PennyCat, a Facebook Messenger bot that allows users to play games and find coupons, uses conversation steps to segment and redirect their users. The team easily separates users into “Game Lovers” and “Discount Lovers” because Game Lovers’ conversations typically exceed 40 conversation steps.
Once PennyCat identified the Game Lovers, they targeted them with select coupons in order to convert them to Discount Lovers. Segmenting and targeting users based on conversation steps led to a 70 percent increase in coupon use.
4. Average number of conversations per user
The number of conversations a user has with a bot is just like the number of sessions a user starts with a mobile app. The metric is highly correlated with engagement. According to Köksal, the average conversations per month range from 1.42 to 4.79 for the bots on the Botanalytics platform.
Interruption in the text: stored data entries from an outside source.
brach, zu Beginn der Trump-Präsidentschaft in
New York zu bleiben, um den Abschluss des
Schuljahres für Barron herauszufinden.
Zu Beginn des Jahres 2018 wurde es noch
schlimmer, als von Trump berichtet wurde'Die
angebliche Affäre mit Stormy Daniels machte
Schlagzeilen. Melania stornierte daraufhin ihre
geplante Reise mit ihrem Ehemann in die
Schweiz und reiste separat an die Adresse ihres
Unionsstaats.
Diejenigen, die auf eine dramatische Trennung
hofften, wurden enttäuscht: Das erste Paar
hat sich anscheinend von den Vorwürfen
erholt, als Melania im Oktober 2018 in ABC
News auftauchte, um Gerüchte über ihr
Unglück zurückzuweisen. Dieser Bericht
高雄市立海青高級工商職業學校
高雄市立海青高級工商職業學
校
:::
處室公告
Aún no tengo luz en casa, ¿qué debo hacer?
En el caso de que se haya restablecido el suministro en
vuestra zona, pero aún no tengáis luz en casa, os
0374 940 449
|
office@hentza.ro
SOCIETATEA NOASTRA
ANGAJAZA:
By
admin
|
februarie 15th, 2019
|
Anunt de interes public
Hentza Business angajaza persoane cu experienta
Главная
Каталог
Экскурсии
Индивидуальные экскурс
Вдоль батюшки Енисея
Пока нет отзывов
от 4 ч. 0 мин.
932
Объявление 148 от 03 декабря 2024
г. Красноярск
Paying attention to how the average number of conversations per user fluctuates over time gives bot developers insight into potential shortcomings and how to fix them. Developers of one recruiting bot on the Facebook Messenger platform noticed their bot’s average conversations across users had dropped. To resolve the problem, they studied users whose number of conversations were below the bot’s average and noticed that they weren’t engaging with the job offerings presented. The team changed the bot to ask users for more background information, delivered more relevant results, and saw a boost to engagement and retention.
Average number of conversations per user can also reveal if a new feature is working. StreakTrivia started out with a metric of 2.5 average number of conversations per user, but then saw a 224 percent gain to 8.1 after they implemented a “play with friends” feature.
5. Retention: 1 day, 7 day, and 30 day
Retention is not a chatbot-specific metric, but the best retention period to focus on varies based on a bot’s purpose.
For example, finding a job usually takes a minimum of 20 days of searching, so a one-day or seven-day retention metric is insufficient. When the recruiting bot I mentioned earlier noticed that retention dropped after 16 days, they fixed their problem by increasing the quality and relevance of jobs shown after day 12.
“Bots that offer repeat services like food delivery should focus on seven-day retention, whereas a content or media bot relies on daily engagement and benefits most from analyzing one-day retention,” says Köksal. “If a user doesn’t like the format of the content presented, they’re unlikely to come back the next day.”
By tracking these five chatbot metrics mentioned above, bot developers can develop nuanced awareness of problem areas in their conversational flow, segment users to provide the best user experience, and boost long term use and engagement.